The wealth of cultural history in Kyoto can be overwhelming and it can be difficult to know where to start. Take the Philosopher’s Walk to orient yourself around some of Kyoto’s historic sights, such as the Eikando Temple. The walk takes in three major temples as well as several smaller temples and shrines, boutique shopping areas and restaurants where you can sample the traditional Japanese multicourse dinner, kaiseki. Cherry blossoms line the walk during spring, and in autumn, the area comes alive with the brilliant reds of maple trees.

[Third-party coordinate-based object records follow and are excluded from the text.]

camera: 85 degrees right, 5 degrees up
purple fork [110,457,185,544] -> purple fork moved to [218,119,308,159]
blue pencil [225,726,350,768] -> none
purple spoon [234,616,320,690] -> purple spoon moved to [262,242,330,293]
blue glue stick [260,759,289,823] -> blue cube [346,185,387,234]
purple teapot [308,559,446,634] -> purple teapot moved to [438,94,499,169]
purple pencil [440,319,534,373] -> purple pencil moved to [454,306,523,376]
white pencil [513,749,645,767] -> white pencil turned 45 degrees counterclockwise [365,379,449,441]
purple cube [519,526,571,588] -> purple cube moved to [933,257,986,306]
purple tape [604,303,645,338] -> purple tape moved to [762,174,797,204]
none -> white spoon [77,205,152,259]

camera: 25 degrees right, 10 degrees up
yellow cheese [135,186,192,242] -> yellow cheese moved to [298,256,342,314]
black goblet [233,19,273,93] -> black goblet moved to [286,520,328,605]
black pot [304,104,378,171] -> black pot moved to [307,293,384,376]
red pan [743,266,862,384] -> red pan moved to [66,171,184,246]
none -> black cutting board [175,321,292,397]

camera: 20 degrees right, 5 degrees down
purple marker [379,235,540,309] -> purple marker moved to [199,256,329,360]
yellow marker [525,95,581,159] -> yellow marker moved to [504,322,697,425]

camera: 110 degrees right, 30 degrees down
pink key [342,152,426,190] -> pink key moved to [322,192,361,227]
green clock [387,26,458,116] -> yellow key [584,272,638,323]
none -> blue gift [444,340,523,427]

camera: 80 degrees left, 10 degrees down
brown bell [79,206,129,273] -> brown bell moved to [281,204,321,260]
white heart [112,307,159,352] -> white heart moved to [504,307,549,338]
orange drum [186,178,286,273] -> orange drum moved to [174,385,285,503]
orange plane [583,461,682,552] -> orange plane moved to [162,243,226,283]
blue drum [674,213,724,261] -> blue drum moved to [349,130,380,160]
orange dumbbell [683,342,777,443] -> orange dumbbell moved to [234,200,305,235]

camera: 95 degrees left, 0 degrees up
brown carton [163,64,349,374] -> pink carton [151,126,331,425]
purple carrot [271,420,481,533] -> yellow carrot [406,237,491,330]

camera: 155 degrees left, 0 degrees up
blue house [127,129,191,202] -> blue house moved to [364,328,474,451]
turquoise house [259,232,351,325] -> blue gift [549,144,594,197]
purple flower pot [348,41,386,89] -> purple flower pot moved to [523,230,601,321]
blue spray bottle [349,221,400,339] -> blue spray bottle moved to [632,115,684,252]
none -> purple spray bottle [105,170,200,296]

Central Kyoto offers a combination of modern and traditional delights. Ride up the Kyoto Tower for a 360-degree view over the city from 100 metres (330 feet) up. Explore the Nishiki Market, lined with restaurants, and fresh produce and street food stalls. See giant salamanders and local river fish at the Kyoto Aquarium.
At one of the regular festivals held in the city, taste some of the food brought to Kyoto from all over Japan to please the Emperor, watch traditional crafts being made, take a lesson in saké brewing and experience the culture of Japan.
Lovers of Japanese literature will enjoy the 17th-century Katsura Imperial Villa, built to resemble the fictional setting of the 11th-century novel The Tale of Genji.
Tourism is a large part of Kyoto’s economy and there are some unique attractions such as hand feeding wild snow monkeys at Arashiyama Monkey Park. Kyoto has a welcoming atmosphere, incredible natural beauty and layered history.